The Battle for the World’s AI Stack Has Already Begun

AI & Geopolitics

Nvidia’s Jensen Huang isn’t just talking about chip sales. He’s warning that the very foundation of global AI infrastructure is up for grabs—and America may be sleepwalking into losing it.

There’s a version of the future where the AI systems running across hospitals in Southeast Asia, factories in Africa, and government offices in Europe were all built on tools developed in Shenzhen—not Silicon Valley. Jensen Huang, the CEO of Nvidia, believes that the future is closer than most people realize.

In a recent conversation on the Dwarkesh Podcast, Huang delivered one of his most direct warnings yet about the direction of the US–China tech rivalry. His concern wasn’t about Nvidia’s quarterly revenues or chip export licenses. It was about something far more consequential: which country gets to set the rules for how artificial intelligence is built, deployed, and scaled across the planet.

The real threat isn’t hardware—it’s the software layer underneath it

Most coverage of the US-China chip war focuses on the silicon: who has the fastest processors, who can manufacture at what node size, and who is closer to catching up. Huang’s argument cuts deeper than that.

For the past decade, Nvidia’s dominance has rested not only on the performance of its chips but also on CUDA—the software framework that researchers, startups, and enterprises around the world use to build AI applications. When a team at a university writes training code for a new AI model, they write it for CUDA. When a cloud provider builds AI infrastructure, they buy Nvidia hardware because that’s what the software ecosystem demands. CUDA isn’t just a tool; it’s a standard—a shared language for the entire global AI industry.

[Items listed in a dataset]
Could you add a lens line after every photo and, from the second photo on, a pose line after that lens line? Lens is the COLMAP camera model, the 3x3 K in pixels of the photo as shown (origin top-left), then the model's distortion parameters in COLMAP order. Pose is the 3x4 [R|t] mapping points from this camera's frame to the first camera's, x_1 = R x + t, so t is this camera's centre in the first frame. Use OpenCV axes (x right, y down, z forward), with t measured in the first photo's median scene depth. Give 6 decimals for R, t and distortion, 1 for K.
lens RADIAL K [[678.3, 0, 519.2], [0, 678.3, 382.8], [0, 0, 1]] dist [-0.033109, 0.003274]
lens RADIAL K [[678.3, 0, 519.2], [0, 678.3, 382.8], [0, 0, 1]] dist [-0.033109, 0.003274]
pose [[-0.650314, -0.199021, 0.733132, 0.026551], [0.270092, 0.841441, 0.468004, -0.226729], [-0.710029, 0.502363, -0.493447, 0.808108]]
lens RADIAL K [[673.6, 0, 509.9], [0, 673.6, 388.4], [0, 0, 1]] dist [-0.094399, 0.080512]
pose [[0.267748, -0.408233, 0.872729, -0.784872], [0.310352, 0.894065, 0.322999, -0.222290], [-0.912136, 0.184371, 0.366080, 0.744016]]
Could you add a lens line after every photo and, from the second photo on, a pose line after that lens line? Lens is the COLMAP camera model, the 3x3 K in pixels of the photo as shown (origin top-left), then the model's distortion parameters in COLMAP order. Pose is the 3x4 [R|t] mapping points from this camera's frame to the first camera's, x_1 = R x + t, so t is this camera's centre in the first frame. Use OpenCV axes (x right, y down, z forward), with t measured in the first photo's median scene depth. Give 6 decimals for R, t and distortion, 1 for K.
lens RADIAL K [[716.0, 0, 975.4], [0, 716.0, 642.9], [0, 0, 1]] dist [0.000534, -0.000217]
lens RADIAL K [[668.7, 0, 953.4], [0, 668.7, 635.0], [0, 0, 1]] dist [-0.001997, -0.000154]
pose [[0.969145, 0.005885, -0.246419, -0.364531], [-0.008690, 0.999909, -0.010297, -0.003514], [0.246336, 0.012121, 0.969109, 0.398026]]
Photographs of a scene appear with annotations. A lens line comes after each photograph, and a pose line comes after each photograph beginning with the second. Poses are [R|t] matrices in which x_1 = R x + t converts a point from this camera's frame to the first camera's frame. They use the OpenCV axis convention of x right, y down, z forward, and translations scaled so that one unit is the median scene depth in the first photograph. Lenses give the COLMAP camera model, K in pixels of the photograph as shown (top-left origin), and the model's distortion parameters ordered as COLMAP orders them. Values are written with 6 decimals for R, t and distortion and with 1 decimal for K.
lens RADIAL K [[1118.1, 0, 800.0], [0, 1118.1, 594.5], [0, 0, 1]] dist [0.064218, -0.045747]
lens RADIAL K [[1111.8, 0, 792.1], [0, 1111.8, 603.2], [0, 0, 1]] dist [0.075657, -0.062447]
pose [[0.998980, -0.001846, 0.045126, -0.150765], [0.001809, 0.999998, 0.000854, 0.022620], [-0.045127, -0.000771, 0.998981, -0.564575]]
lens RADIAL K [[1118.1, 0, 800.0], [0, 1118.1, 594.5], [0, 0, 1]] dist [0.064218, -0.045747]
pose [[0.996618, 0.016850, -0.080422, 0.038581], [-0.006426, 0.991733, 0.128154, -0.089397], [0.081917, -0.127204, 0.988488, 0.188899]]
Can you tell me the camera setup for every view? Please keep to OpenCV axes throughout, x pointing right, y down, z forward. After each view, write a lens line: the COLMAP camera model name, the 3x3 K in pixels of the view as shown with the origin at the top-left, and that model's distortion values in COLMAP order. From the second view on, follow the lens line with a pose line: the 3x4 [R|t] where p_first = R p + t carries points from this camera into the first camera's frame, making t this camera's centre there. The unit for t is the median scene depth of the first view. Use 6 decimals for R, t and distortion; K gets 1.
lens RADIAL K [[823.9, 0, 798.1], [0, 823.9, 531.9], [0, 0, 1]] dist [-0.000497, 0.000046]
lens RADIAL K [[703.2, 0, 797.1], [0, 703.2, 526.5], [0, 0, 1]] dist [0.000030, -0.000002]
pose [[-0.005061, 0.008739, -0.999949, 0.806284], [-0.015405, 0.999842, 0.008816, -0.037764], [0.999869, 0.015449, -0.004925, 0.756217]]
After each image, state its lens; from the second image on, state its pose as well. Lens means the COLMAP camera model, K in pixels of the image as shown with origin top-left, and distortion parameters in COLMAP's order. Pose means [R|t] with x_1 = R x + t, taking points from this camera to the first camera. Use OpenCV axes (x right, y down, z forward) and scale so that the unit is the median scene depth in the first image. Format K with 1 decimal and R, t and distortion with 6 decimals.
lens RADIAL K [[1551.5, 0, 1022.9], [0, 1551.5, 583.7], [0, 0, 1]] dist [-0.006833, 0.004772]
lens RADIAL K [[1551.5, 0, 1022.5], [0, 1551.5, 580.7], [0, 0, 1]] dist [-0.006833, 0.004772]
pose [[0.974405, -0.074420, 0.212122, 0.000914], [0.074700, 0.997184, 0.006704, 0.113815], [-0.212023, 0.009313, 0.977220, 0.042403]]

> **Action item**
Continue the article on Jensen Huang's warning about the global AI stack, picking up after its last sentence.

> **Answer space**
“If future AI models are optimized in a very different way than the American tech stack… China will become superior to the US.” — Jensen Huang

Huang’s fear is that this standard could fracture. DeepSeek, China’s most capable AI lab, is reportedly working to optimize its next-generation models to run on Huawei’s Ascend chips using Huawei’s own software framework, CANN. If that effort succeeds at scale, it would represent something more significant than a technical milestone. It would be proof that world-class AI can be built entirely outside the American technology stack.

Why a parallel ecosystem is a bigger problem than you think

Once an alternative development environment establishes credibility, adoption tends to compound quickly. Researchers who build on CANN will publish papers using CANN. Startups building on top of DeepSeek’s models will inherit CANN dependencies. Governments buying AI infrastructure from Chinese providers will end up with systems that have no connection to American software or hardware standards.

Over time, this doesn’t just cut Nvidia out of a market. It shifts where AI innovation happens, what norms and priorities get embedded into AI systems, and which country has the leverage to influence how AI is governed globally. That is what Huang means when he warns about a “horrible outcome”—not a bad quarter, but a structural realignment of technological power.

Huang also pushed back against the assumption that export controls can prevent this. China already has abundant computing capacity, a deep pool of AI researchers, and enough energy resources to run large-scale training workloads. Blocking access to Nvidia’s best chips doesn’t eliminate China’s ability to develop competitive AI; it gives Chinese companies a stronger incentive to build the alternative infrastructure that would make Nvidia irrelevant in that part of the world entirely.

The uncomfortable logic of engagement

Huang’s argument is counterintuitive, and he knows it. He is, after all, the CEO of a company with direct commercial interests in selling chips to China. Critics are right to note that conflict of interest. But the logic he’s describing is not simply self-serving—it’s a coherent strategic position that deserves to be taken seriously.

His point is that keeping Chinese AI developers building on American tools — even if that means some commercial exchange — gives the US ongoing influence over the direction of AI development. An open-source AI ecosystem that runs on Chinese hardware and software, developed independently of any American input, would give the US far less leverage than a world where Chinese researchers are still contributing to and building upon the American technology stack.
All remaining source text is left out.